Martin Potthast - Technologies for Information Retrieval and Summarization
An argument is a text span composed of a claim that is supported by reasons. In recent years, mining arguments from text has become a hot topic in natural language processing. As the technology to identify arguments in text matures, larger and larger datasets of arguments on a wide variety of topics have been compiled. In order to facilitate their use in practical applications, such as an argument search engine, tailored approaches to the retrieval of arguments and their summarization play a key role. This talk discusses a number of basic and applied technologies for information retrieval and summarization with applications to the retrieval of arguments.

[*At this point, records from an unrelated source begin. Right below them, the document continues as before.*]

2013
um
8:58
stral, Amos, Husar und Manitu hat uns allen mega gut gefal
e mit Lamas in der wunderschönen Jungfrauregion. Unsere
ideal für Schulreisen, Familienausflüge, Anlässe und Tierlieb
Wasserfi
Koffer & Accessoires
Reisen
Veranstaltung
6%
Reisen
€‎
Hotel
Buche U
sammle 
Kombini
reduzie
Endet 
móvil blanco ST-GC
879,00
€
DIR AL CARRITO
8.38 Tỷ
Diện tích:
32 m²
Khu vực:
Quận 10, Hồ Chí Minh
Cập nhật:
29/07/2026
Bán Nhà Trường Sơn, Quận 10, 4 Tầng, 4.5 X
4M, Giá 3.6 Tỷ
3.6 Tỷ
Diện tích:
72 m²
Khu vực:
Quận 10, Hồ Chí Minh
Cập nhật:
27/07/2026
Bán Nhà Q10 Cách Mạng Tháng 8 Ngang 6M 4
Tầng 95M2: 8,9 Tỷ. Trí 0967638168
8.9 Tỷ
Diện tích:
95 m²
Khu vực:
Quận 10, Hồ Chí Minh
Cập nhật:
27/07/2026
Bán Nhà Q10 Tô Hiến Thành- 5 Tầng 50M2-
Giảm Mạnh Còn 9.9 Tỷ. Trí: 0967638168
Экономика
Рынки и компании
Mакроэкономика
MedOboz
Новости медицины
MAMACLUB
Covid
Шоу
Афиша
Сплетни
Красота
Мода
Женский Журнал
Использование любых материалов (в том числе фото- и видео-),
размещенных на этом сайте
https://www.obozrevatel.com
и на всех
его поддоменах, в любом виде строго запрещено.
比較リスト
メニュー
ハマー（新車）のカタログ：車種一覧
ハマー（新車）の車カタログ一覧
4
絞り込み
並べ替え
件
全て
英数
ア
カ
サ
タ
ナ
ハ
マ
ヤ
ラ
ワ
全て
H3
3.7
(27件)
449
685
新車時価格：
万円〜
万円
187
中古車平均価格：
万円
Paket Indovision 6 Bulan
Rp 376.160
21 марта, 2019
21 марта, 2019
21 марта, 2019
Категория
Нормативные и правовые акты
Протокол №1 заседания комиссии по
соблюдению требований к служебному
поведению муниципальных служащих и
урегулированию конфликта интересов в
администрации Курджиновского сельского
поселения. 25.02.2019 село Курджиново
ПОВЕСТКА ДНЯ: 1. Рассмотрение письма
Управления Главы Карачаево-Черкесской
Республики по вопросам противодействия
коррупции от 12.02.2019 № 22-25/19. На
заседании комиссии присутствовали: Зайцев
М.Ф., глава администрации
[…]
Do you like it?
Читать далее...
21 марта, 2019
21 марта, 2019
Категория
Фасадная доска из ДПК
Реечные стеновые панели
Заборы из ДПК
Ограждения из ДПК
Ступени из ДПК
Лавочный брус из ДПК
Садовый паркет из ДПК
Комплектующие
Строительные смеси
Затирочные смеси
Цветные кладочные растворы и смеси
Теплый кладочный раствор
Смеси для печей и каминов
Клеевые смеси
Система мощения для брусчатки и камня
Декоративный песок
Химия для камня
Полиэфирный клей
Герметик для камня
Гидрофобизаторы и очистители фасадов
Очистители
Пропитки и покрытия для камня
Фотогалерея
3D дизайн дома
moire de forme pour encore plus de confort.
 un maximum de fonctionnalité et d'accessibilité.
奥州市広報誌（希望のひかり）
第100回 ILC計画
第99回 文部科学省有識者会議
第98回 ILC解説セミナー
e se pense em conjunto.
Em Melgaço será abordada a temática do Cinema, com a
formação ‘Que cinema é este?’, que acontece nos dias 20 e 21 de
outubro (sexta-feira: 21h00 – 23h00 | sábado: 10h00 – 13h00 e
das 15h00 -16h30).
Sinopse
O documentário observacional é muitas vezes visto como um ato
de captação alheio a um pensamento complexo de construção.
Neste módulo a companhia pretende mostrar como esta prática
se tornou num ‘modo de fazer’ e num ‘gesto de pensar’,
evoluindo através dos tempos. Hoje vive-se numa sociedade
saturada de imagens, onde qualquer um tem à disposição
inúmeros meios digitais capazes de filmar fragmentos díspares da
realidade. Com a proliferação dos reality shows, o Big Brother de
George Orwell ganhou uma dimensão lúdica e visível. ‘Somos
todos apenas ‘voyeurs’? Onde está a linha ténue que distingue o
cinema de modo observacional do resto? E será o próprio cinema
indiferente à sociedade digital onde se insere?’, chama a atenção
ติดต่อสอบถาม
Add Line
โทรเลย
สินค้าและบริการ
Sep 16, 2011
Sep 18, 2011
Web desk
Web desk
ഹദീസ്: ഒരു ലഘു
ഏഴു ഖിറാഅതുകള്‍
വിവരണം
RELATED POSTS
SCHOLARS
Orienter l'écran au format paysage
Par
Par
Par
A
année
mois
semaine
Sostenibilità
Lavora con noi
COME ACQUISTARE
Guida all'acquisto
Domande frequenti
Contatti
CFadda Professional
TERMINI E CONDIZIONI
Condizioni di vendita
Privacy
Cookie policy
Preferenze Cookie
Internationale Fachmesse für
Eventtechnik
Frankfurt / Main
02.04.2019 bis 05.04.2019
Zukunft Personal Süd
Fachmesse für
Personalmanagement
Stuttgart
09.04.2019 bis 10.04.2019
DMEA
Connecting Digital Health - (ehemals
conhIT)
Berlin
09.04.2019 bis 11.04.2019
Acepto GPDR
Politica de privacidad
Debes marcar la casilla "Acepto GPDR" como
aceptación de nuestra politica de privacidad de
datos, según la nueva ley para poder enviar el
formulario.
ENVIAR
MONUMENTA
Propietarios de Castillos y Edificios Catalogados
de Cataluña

Martin Potthast is head of the Text Mining and Retrieval Group at Leipzig University. His research focuses on information processing, the challenges arising from assessing the credibility and originality of information obtained online, and the development of information systems. Martin Potthast has contributed to the fields of information retrieval, natural language processing, and data science. Several of his achievements have been awarded with scientific prizes.
Professional background: Martin Potthast studied computer science at Paderborn University (2001-2006), completed his dissertation at the Bauhaus-Universität Weimar in December 2011, where he also spent his postdoctoral research at the Digital Bauhaus Lab. Martin was appointed Junior-Professor (tenure track) at Leipzig University in October 2017.